[Opening Records shown section]
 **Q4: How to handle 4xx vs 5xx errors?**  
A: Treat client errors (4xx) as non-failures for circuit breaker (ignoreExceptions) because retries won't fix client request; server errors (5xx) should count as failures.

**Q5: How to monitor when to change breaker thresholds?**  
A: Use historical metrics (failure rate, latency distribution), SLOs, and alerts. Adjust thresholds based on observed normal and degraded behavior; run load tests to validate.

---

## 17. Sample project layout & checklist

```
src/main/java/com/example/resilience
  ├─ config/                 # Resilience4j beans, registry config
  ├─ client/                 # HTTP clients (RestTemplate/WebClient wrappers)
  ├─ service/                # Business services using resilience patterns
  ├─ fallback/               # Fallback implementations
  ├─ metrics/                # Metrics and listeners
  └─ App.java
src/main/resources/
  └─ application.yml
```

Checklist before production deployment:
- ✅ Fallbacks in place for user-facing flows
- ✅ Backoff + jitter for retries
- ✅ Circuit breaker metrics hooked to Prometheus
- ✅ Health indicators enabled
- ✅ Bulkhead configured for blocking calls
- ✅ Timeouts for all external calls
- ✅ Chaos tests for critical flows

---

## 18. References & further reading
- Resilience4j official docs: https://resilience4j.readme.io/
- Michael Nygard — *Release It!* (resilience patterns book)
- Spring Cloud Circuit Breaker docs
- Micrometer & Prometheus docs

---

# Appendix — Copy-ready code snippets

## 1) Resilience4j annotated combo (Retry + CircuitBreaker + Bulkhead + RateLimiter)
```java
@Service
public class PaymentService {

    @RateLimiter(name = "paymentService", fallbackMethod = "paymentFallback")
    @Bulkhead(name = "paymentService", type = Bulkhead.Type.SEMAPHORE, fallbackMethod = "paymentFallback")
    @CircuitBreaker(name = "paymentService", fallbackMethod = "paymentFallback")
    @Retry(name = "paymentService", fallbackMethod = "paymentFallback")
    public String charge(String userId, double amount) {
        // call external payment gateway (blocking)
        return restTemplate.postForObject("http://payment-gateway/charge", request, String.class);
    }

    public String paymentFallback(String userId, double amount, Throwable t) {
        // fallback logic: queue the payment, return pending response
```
[Closing Records shown section]
Assigned task ▸
Note how many lines in the listing above hold the string "patterns", then give only that figure.

Response below ▸
2